▶ [Parts of the exercise]
a. Reproduce the passage on spirit and matter word for word, everything from "Qualia accompany all" down to "does that mean?".
b. In the records, rewrite everything from the line containing "line at (1554, 589): solid -> dashed" down to the line containing "text at (731, 1870): 0.25 -> 8.25", replacing "solid" with "dotted" and leaving all else unchanged.

▶ [Page text]
We experience the world as something highly material and objective and not an abstract illusion. I've already talked about qualia – the sensory, emotional and cognitive experience of everything we imagine.

Qualia accompany all abstractions in our minds, I have said. All physical experiences originate in mental conceptions. Spirit and matter meet in qualia. To understand qualia is to realise that this apparent contradiction does not exist. That is a mainstay of the theory.

In this chapter, we approach an explanation of how the world can appear as it does and, at the same time, have its origins in an idealistic, abstract reality – which comes first.
Everything that exists – the «one» that everything can be traced back to and is – I have chosen to call the Experiencer.

The existence of this one is, in my opinion, a necessary, indisputable fact.

That is our axiom.

The Experiencer is something immaterial, a spirit.

But what does that mean?

In Norwegian, the word ånd (spirit) comes from the Norse ǫnd, whose original meaning was breath.

In ancient Greece – in Homer's writing, for example – this breath of life was originally used about what a living person has as opposed to a dead person. The breath of life is thus also what we call soul1.

In English, the word spirit2 is defined as «an animating or vital principle held to give life to physical organisms», and also «a supernatural being or essence» in the sense soul.

Soul3 is again defined as «the immaterial essence, animating principle, or actuating cause of an individual life» and also «the spiritual principle embodied in human beings, all rational and spiritual beings, or the universe».

The existence of spirit, and that the spirit is the «breath» that gives dead matter life, is thus a mainstay in Western culture and philosophy, not to mention in Eastern thinking and all natural religions.

In Japanese Shintoism, for instance, everything is animated; the Spirit is in everything, both that which is apparently dead and, of course, in everything alive.

We find the same thing with the Maori, the Aborigines, the indigenous people of America, the Sami in the Nordic countries, and so on.

The spirit is the essence of everything.

The main view among the Greeks, however, was dualistic.

They believed in body and soul as separate categories: Spirit and matter.

Dualism has created considerable confusion in understanding the world but is still the dominant view among researchers and most people.

Dualism is, in my opinion, a philosophical concept that doesn't make sense.

We have no functional theory about how the two essentially different things, spirit and matter, interact or how one can lead to the other.

Science has little to say about everything mental and abstract.

Spirit and matter are seemingly incompatible.

▶ [Information provided]
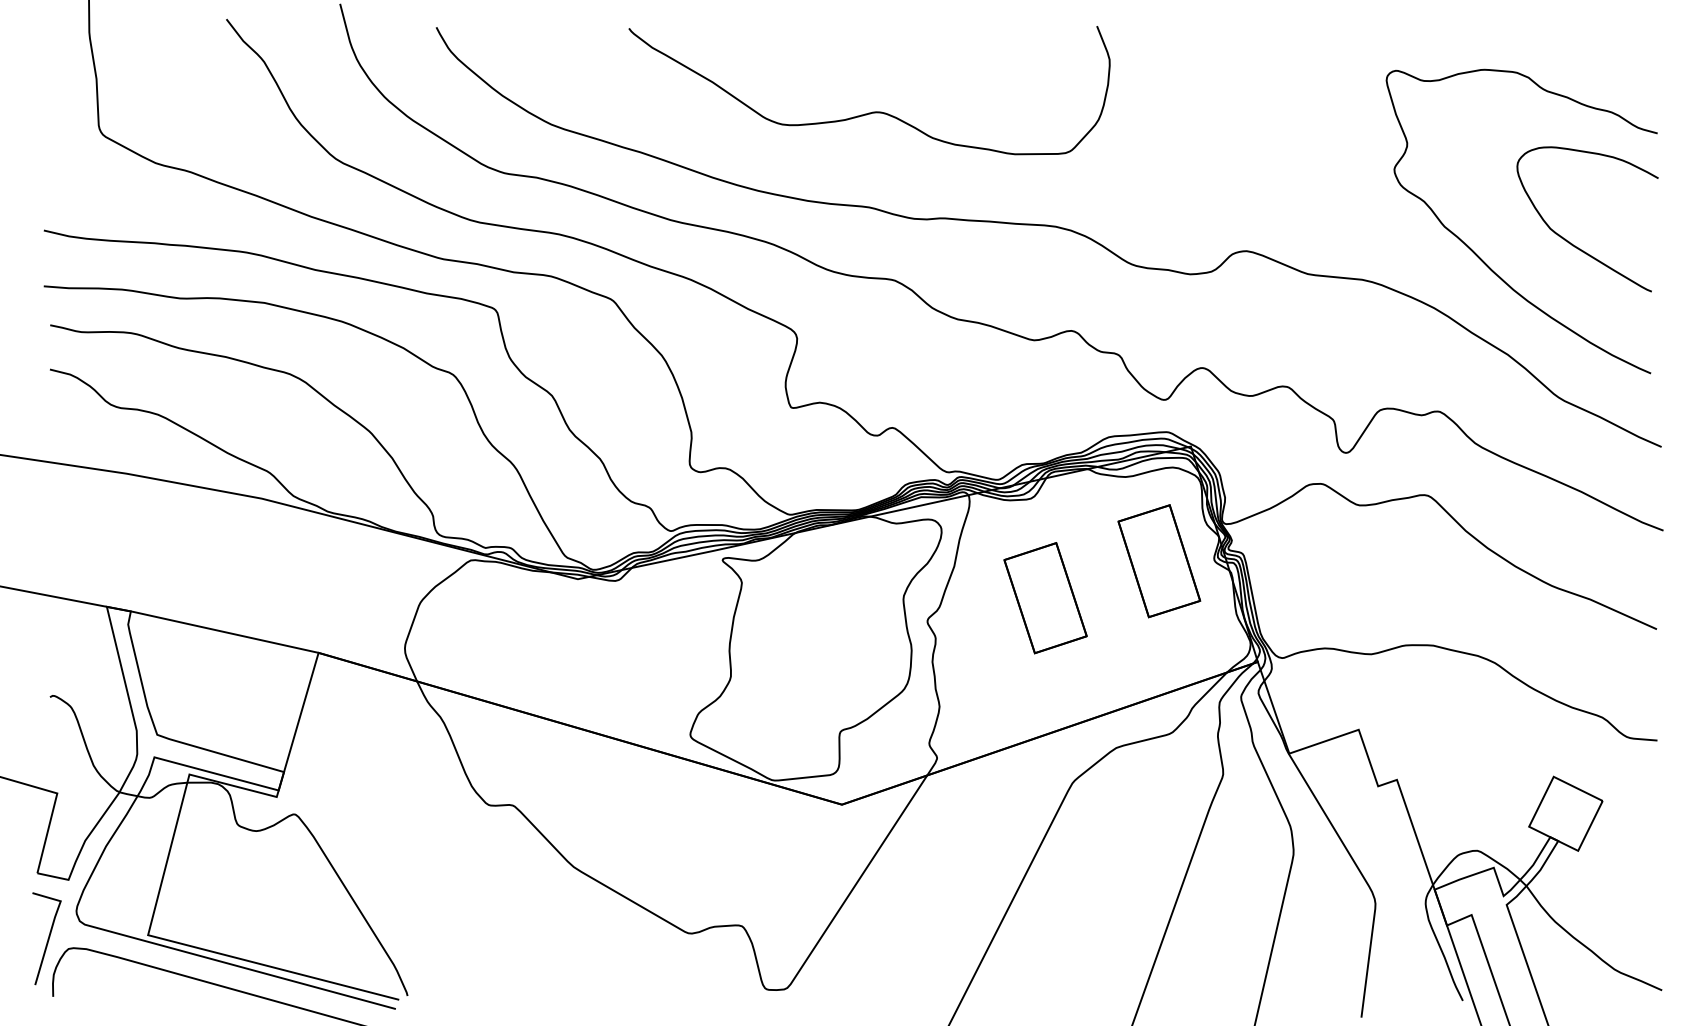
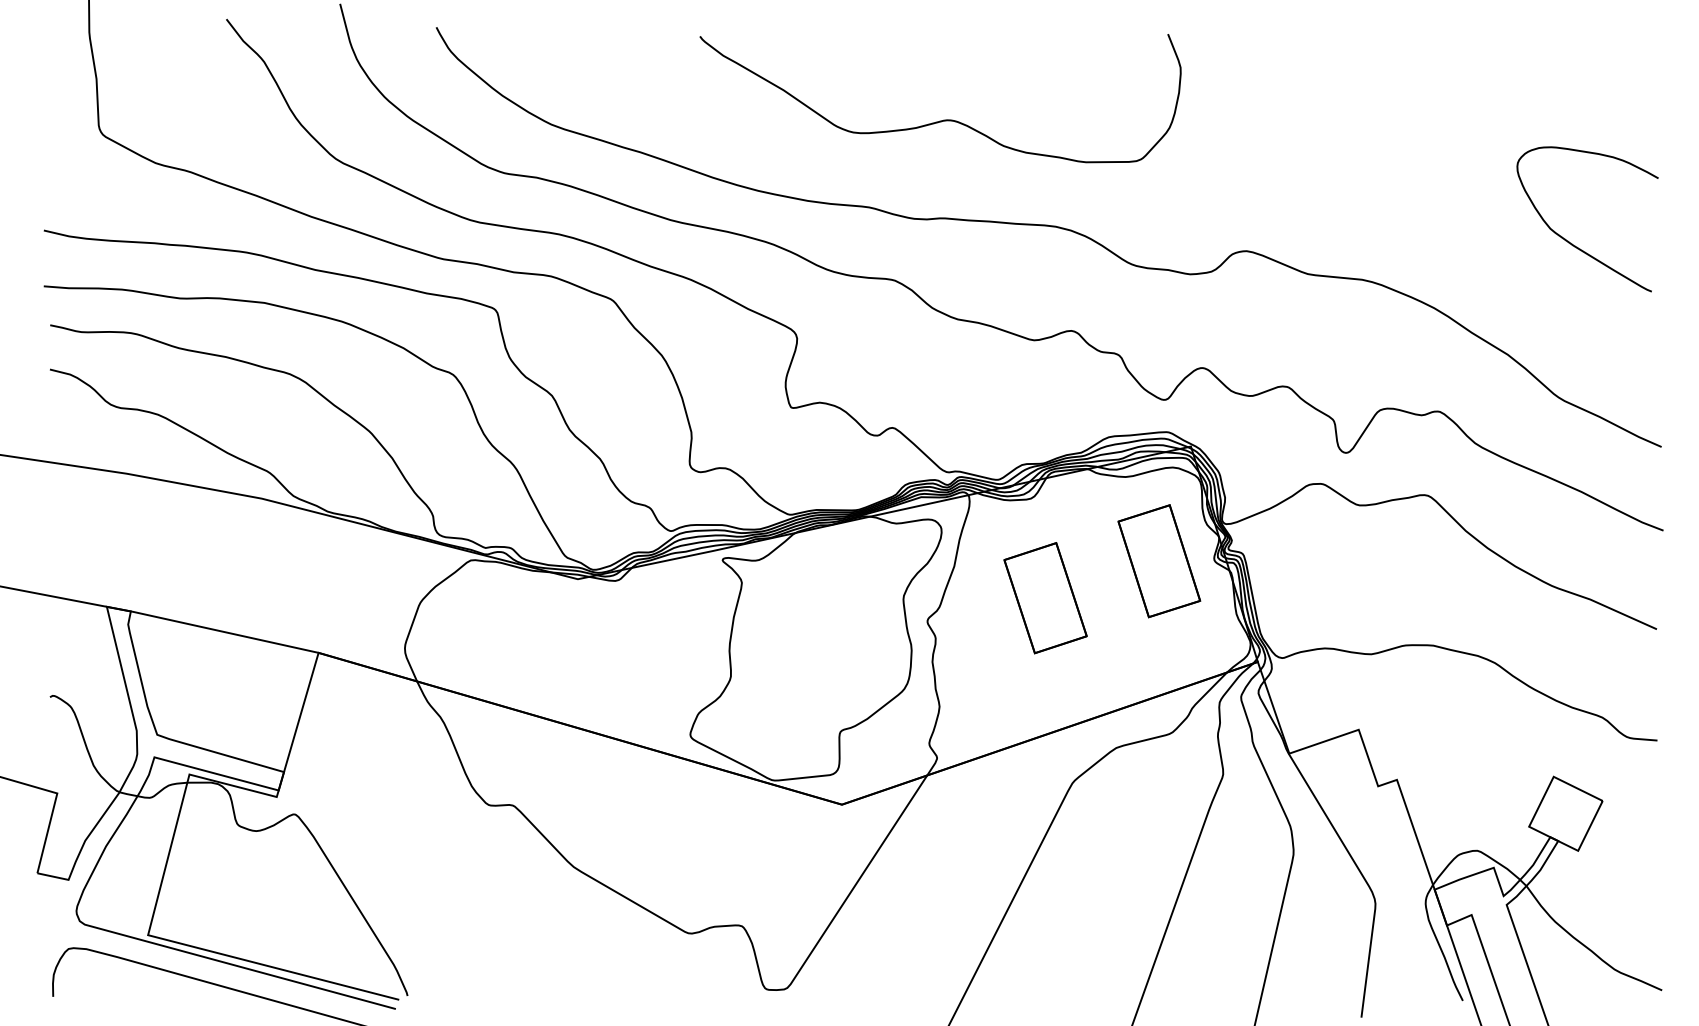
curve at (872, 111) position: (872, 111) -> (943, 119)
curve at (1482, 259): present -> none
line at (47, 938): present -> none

--

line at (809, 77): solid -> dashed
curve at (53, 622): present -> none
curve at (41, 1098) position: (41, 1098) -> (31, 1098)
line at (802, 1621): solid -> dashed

--

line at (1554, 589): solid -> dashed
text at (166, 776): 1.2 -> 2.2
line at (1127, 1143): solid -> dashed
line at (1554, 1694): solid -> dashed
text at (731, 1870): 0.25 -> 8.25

▶ [Worked solutions]
a.
Qualia accompany all abstractions in our minds, I have said. All physical experiences originate in mental conceptions. Spirit and matter meet in qualia. To understand qualia is to realise that this apparent contradiction does not exist. That is a mainstay of the theory.

In this chapter, we approach an explanation of how the world can appear as it does and, at the same time, have its origins in an idealistic, abstract reality – which comes first.
Everything that exists – the «one» that everything can be traced back to and is – I have chosen to call the Experiencer.

The existence of this one is, in my opinion, a necessary, indisputable fact.

That is our axiom.

The Experiencer is something immaterial, a spirit.

But what does that mean?

b.
line at (1554, 589): dotted -> dashed
text at (166, 776): 1.2 -> 2.2
line at (1127, 1143): dotted -> dashed
line at (1554, 1694): dotted -> dashed
text at (731, 1870): 0.25 -> 8.25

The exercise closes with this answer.